--- START ---

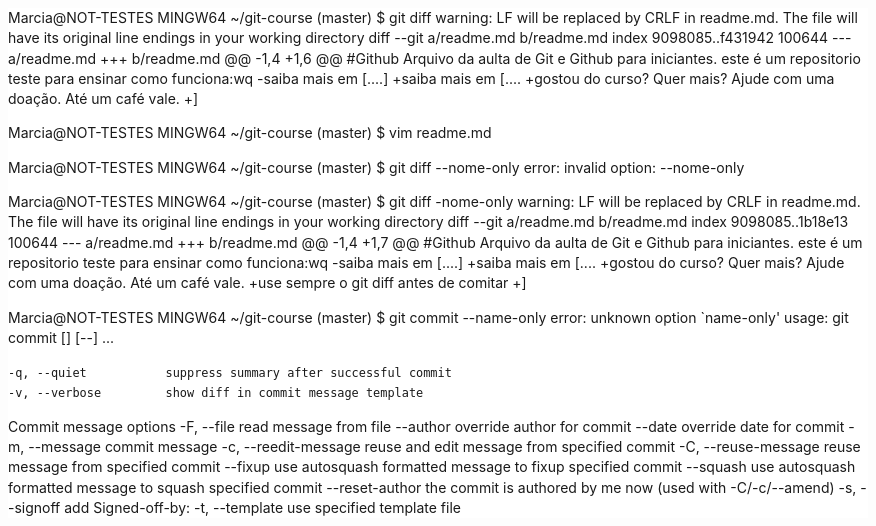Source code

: Marcia@NOT-TESTES MINGW64 ~/git-course (master)
$ git diff
warning: LF will be replaced by CRLF in readme.md.
The file will have its original line endings in your working directory
diff --git a/readme.md b/readme.md
index 9098085..f431942 100644
--- a/readme.md
+++ b/readme.md
@@ -1,4 +1,6 @@
 #Github
 Arquivo da aulta de Git e Github para iniciantes.
 este é um repositorio teste para ensinar como funciona:wq
-saiba mais em [....]
+saiba mais em [....
+gostou do curso? Quer mais? Ajude com uma doação. Até um café vale.
+]

Marcia@NOT-TESTES MINGW64 ~/git-course (master)
$ vim readme.md

Marcia@NOT-TESTES MINGW64 ~/git-course (master)
$ git diff --nome-only
error: invalid option: --nome-only

Marcia@NOT-TESTES MINGW64 ~/git-course (master)
$ git diff -nome-only
warning: LF will be replaced by CRLF in readme.md.
The file will have its original line endings in your working directory
diff --git a/readme.md b/readme.md
index 9098085..1b18e13 100644
--- a/readme.md
+++ b/readme.md
@@ -1,4 +1,7 @@
 #Github
 Arquivo da aulta de Git e Github para iniciantes.
 este é um repositorio teste para ensinar como funciona:wq
-saiba mais em [....]
+saiba mais em [....
+gostou do curso? Quer mais? Ajude com uma doação. Até um café vale.
+use sempre o git diff antes de comitar
+]

Marcia@NOT-TESTES MINGW64 ~/git-course (master)
$ git commit --name-only
error: unknown option `name-only'
usage: git commit [<options>] [--] <pathspec>...

    -q, --quiet           suppress summary after successful commit
    -v, --verbose         show diff in commit message template

Commit message options
    -F, --file <file>     read message from file
    --author <author>     override author for commit
    --date <date>         override date for commit
    -m, --message <message>
                          commit message
    -c, --reedit-message <commit>
                          reuse and edit message from specified commit
    -C, --reuse-message <commit>
                          reuse message from specified commit
    --fixup <commit>      use autosquash formatted message to fixup specified commit
    --squash <commit>     use autosquash formatted message to squash specified commit
    --reset-author        the commit is authored by me now (used with -C/-c/--amend)
    -s, --signoff         add Signed-off-by:
    -t, --template <file>
                          use specified template file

--- END ---

## Task item:
Wherever the word "autosquash" appears in the entries above, copy that whole line.

## Solved exercise:
    --fixup <commit>      use autosquash formatted message to fixup specified commit
    --squash <commit>     use autosquash formatted message to squash specified commit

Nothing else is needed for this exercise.